Oxygen is one of the most commonly used, yet poorly prescribed drugs. The British Thoracic Society (BTS) 2015 National Oxygen Prescribing Audit highlighted national shortcomings in prescribing practices and use of oxygen. A 2017 audit at The Royal Sussex County Hospital amongst hospital inpatients continued to highlight inadequacies in the prescribing, monitoring and documentation of oxygen.

Aims 95% of patients using oxygen to have a valid drug chart prescription

100% of patients to have a target saturations range specified

100% of patients to have oxygen saturations documented with sufficient frequency for their NEWS score

90% of patients to have ‘actual’ SpO2 within their specified target range

Methods We carried out yearly re-audits in November 2018 and 2019 to objectively measure the impact of trust-wide and local changes.

PDSA Cycle 1

-Introduction of the ‘NEWS 2’ scale

-Re-designing drug charts with ‘tick-boxes’ for target oxygen saturations

PDSA Cycle 2

-Mandatory junior doctor teaching on safe oxygen prescribing

-‘Oxygen Safety’ posters on wards

-Reminders at handover for staff to measure and document oxygen saturations

Results Following PDSA Cycle 1, all patients with valid oxygen prescriptions had a specified target saturations range.
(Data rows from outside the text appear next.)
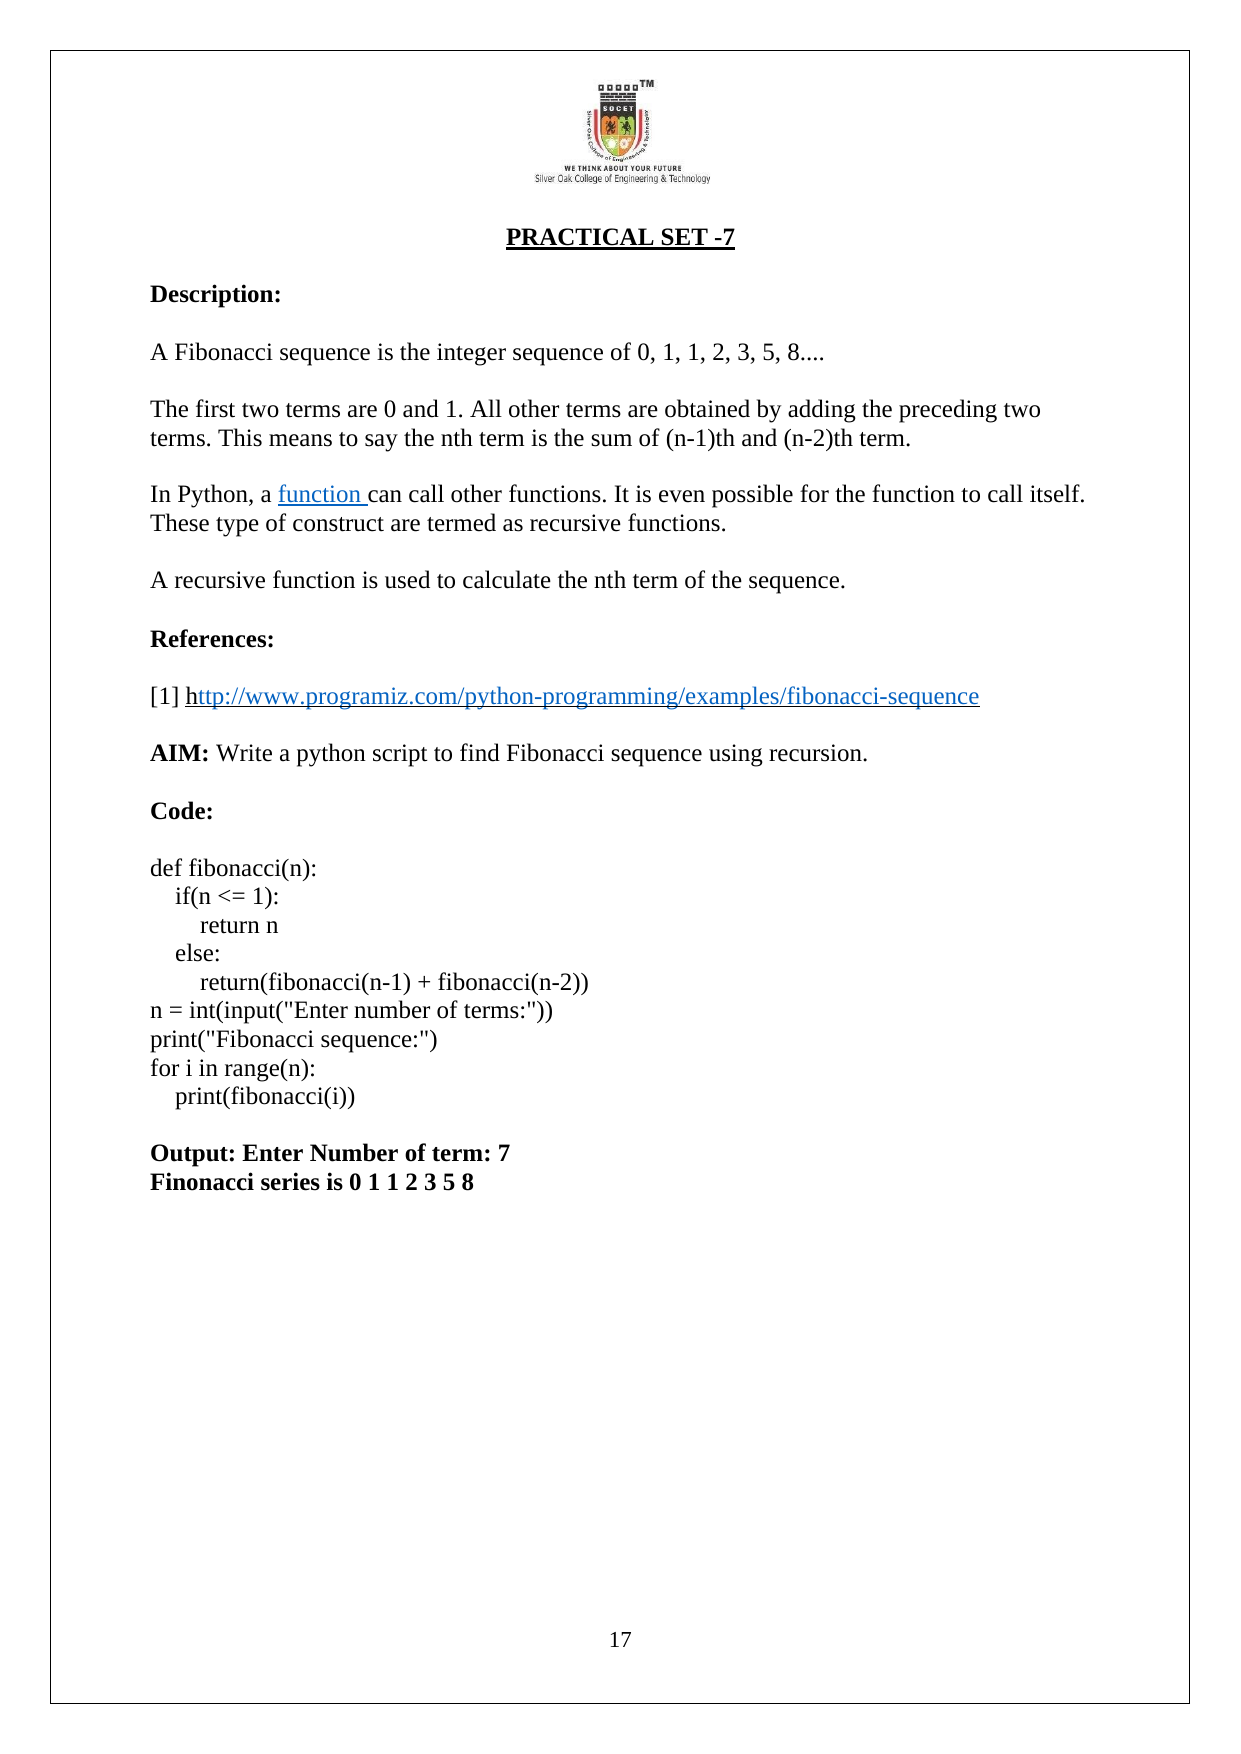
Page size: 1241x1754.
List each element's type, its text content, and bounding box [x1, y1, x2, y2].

subtitle for i in range(n): [150, 1053, 1121, 1082]
text A Fibonacci sequence is the integer sequence of 0, 1, 1, 2, 3, 5, 8.... [150, 337, 1121, 365]
subtitle print("Fibonacci sequence:") [150, 1025, 1121, 1053]
text In Python, a function can call other functions. It is even possible for the function to call itself. These type of construct are termed as recursive functions. [150, 480, 1121, 537]
subtitle if(n <= 1): [150, 882, 1121, 910]
subtitle n = int(input("Enter number of terms:")) [150, 996, 1121, 1024]
subtitle else: [150, 939, 1121, 967]
text A recursive function is used to calculate the nth term of the sequence. [150, 566, 1121, 594]
subtitle Output: Enter Number of term: 7 [150, 1139, 1121, 1167]
text [1] http://www.programiz.com/python-programming/examples/fibonacci-sequence [150, 681, 1121, 709]
subtitle return(fibonacci(n-1) + fibonacci(n-2)) [150, 968, 1121, 996]
subtitle Code: [150, 796, 1121, 825]
text Description: [150, 279, 1121, 308]
text The first two terms are 0 and 1. All other terms are obtained by adding the preceding two terms. This means to say the nth term is the sum of (n-1)th and (n-2)th term. [150, 394, 1091, 452]
subtitle def fibonacci(n): [150, 853, 1121, 882]
subtitle print(fibonacci(i)) [150, 1082, 1121, 1110]
subtitle return n [150, 911, 1121, 939]
subtitle Finonacci series is 0 1 1 2 3 5 8 [150, 1167, 1121, 1196]
picture [534, 79, 711, 184]
text PRACTICAL SET -7 [491, 222, 750, 251]
text AIM: Write a python script to find Fibonacci sequence using recursion. [150, 738, 1121, 767]
subtitle References: [150, 624, 1121, 652]
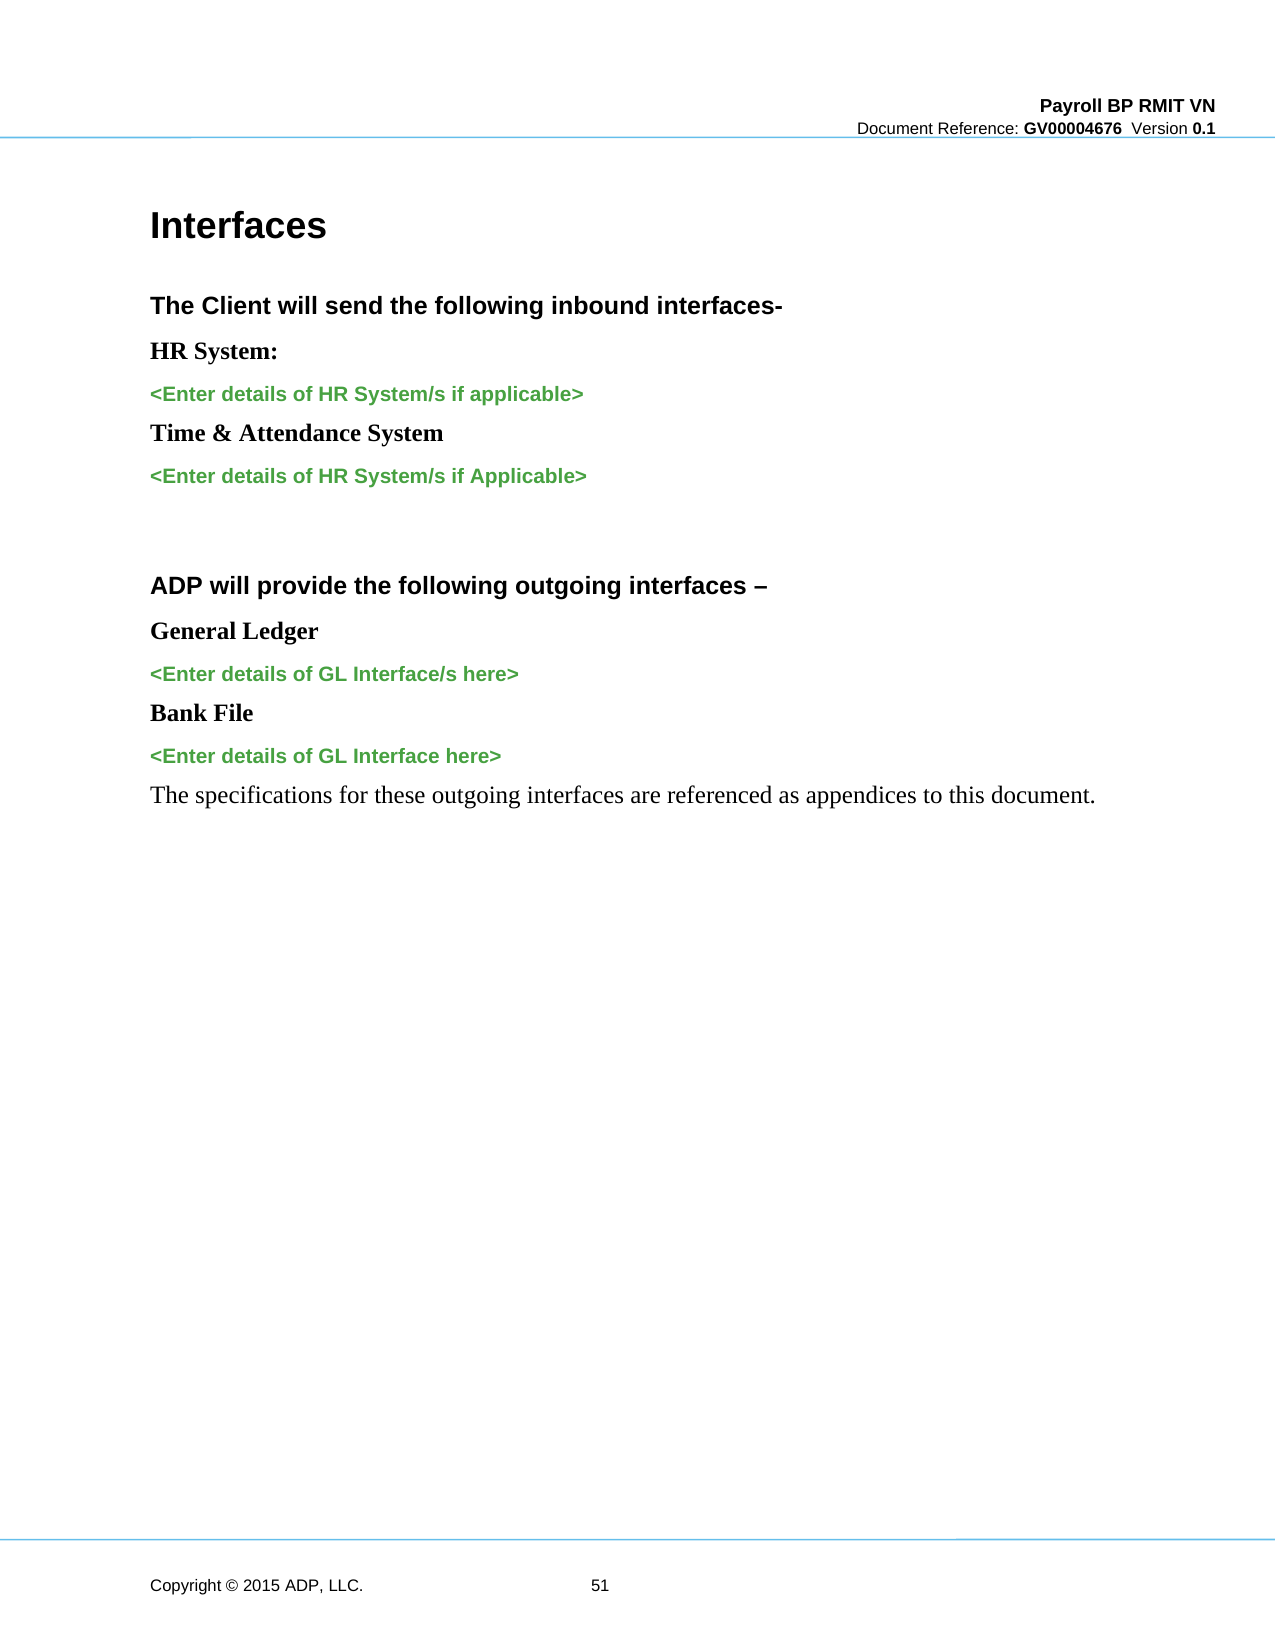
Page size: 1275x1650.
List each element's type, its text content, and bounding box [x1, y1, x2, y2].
In the PDSA Cycle 2 re-audit, all patients had ‘actual’ saturations within their prescribed target range, and 99% had oxygen saturations documented with sufficient frequency for their NEWS score. These were huge improvements from previous audits, which highlighted significant proportions of patients at risk of hypercapnia. Despite improvements, 14% of patients continued to use oxygen without valid prescriptions in 2019.

Conclusions Through a combination of trust-wide and local changes, we were able to drastically improve behaviours towards oxygen use. This will have great implications towards improving the safety and quality of care patients receive. Further work is needed to ensure oxygen is consistently prescribed.